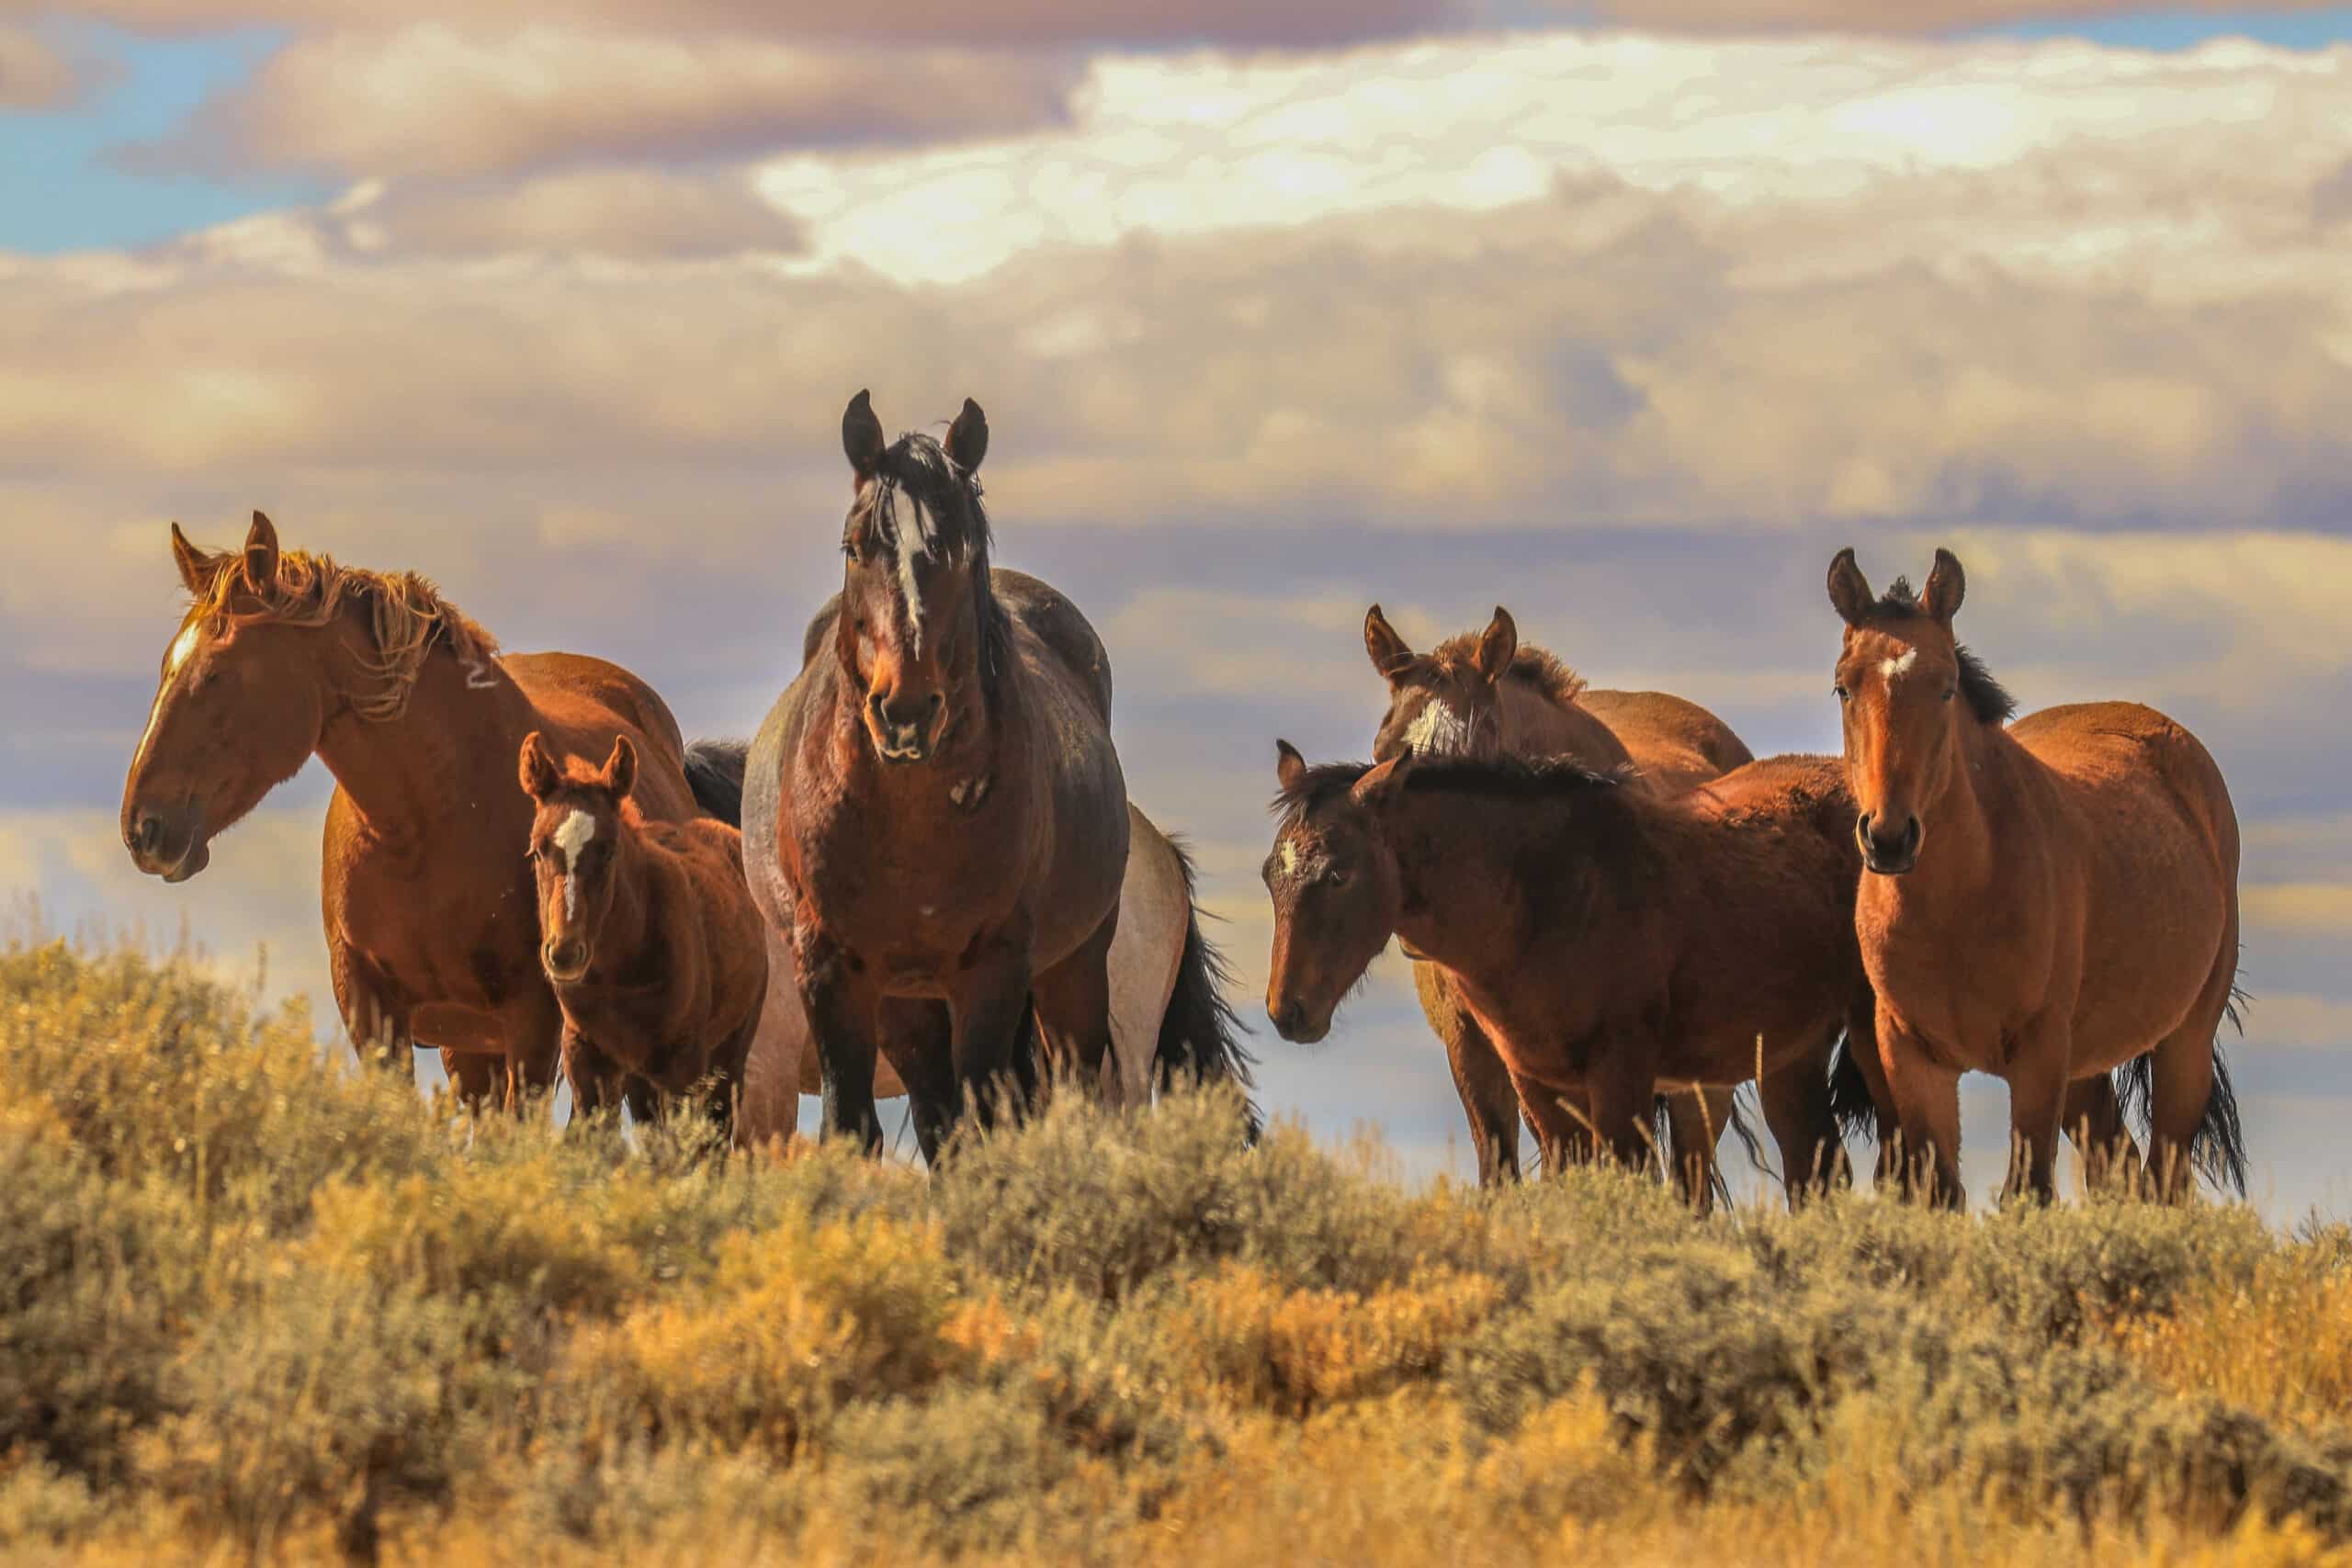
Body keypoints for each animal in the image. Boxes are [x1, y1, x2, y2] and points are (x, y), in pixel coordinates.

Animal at [119, 512, 742, 1104]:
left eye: (217, 674)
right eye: (167, 665)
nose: (141, 827)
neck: (422, 828)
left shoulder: (532, 1023)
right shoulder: (374, 1016)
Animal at [519, 738, 766, 1128]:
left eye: (608, 851)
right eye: (538, 850)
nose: (565, 953)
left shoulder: (684, 1066)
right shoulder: (586, 1059)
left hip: (728, 1054)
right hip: (640, 1078)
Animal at [1261, 742, 1882, 1213]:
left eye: (1338, 874)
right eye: (1271, 874)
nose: (1287, 1011)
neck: (1551, 893)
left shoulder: (1620, 1077)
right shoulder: (1539, 1084)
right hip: (1790, 1057)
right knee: (1816, 1169)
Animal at [1815, 545, 2239, 1213]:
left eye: (1946, 688)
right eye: (1843, 688)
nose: (1889, 836)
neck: (1956, 906)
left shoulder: (2038, 1056)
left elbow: (2027, 1190)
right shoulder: (1911, 1055)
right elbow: (1941, 1191)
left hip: (2183, 1043)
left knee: (2164, 1176)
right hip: (2087, 1070)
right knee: (2119, 1164)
================
In the entries above, find the line with "left eye: (217, 674)" and the line with "neck: (1551, 893)", then set down exactly those two and every line between them, nothing else.

left eye: (217, 674)
right eye: (167, 665)
nose: (141, 827)
neck: (422, 828)
left shoulder: (532, 1023)
right shoulder: (374, 1016)
Animal at [519, 738, 766, 1128]:
left eye: (608, 851)
right eye: (538, 850)
nose: (565, 953)
left shoulder: (684, 1066)
right shoulder: (586, 1059)
left hip: (728, 1054)
right hip: (640, 1078)
Animal at [1261, 742, 1882, 1213]:
left eye: (1338, 874)
right eye: (1271, 874)
nose: (1287, 1011)
neck: (1551, 893)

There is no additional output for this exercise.